Kid A : l’ère du brouillard
Octobre 2000. Le monde attend le successeur de "OK Computer" comme on attend un nouveau messie du rock.
Mais Radiohead, au lieu de tendre les bras vers la foule, recule dans l’ombre. Kid A surgit comme une silhouette floue dans le brouillard numérique : pas de single évident, pas de guitare héroïque, juste des nappes électroniques glacées, des beats bancals, des voix étouffées comme des appels depuis un rêve fiévreux.
Là où la Britpop se fane et où le rock alternatif s’autocite, Radiohead choisit la fuite en avant, puisant dans l’ambient, l’IDM, le jazz déconstruit. Everything in Its Right Place ouvre l’album comme une porte qui ne mène nulle part, ou plutôt partout à la fois. The National Anthem érige un mur de basse et de cuivres free-jazz qui grince comme une ville en surchauffe. How to Disappear Completely dissout la chanson dans une brume orchestrale, jusqu’à la quasi-absence.

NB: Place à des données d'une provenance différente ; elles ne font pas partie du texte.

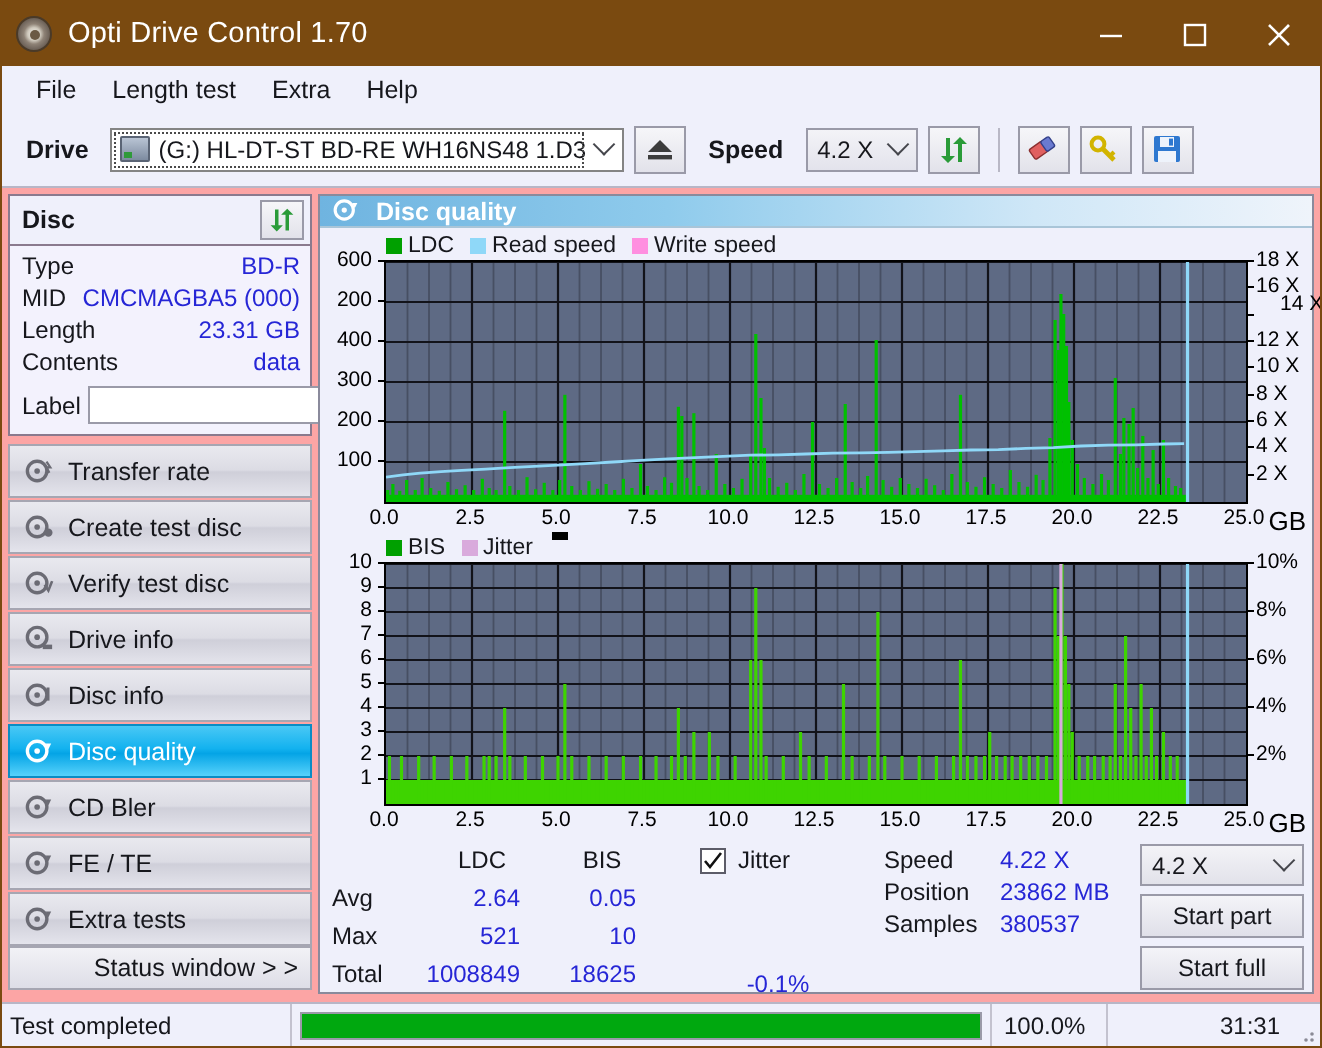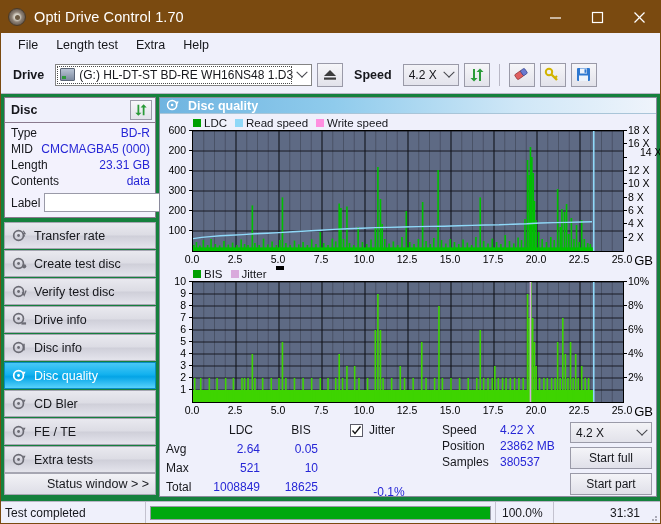--- a/index.html
+++ b/index.html
@@ -12,7 +12,7 @@
     position: relative;
     width: 661px; height: 524px;
     overflow: hidden;
-    background: #15803d;
+    background: #fca5a5;
     border: 1px solid #7a4a10;
   }
 

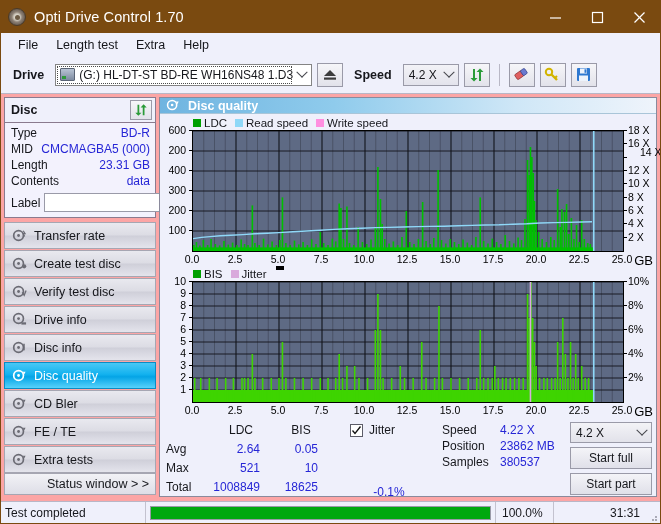--- a/index.html
+++ b/index.html
@@ -1036,8 +1036,8 @@
             <span>4.2 X</span>
             <span class="combo-arrow"></span>
           </div>
+          <div class="act-btn">Start part</div>
           <div class="act-btn">Start full</div>
-          <div class="act-btn">Start part</div>
         </div>
       </div>
     </div>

Ce disque ne raconte pas une histoire : il invente un climat. C’est l’an 2000, la bulle Internet gonfle, les écrans commencent à nous happer, et Radiohead peint cette angoisse sourde avant qu’elle n’ait un nom. Pas de slogans, juste des textures, des silences, des ruptures brutales qui traduisent un monde où le langage se désagrège.
Musicalement, Kid A est un paradoxe : froid mais organique, cérébral mais viscéral. Les synthés vintage dialoguent avec des cordes fantomatiques, les rythmes semblent improvisés par des machines en sueur. Et au centre, la voix de Thom Yorke, distordue, spectralement humaine.
En refusant la logique du tube et en brouillant les repères, Kid A a redéfini le champ du rock : il prouvait qu’un groupe au sommet pouvait se saborder pour renaître autrement. Vingt-cinq ans plus tard, il sonne toujours comme un signal radio venu d’un futur incertain - peut-être le nôtre.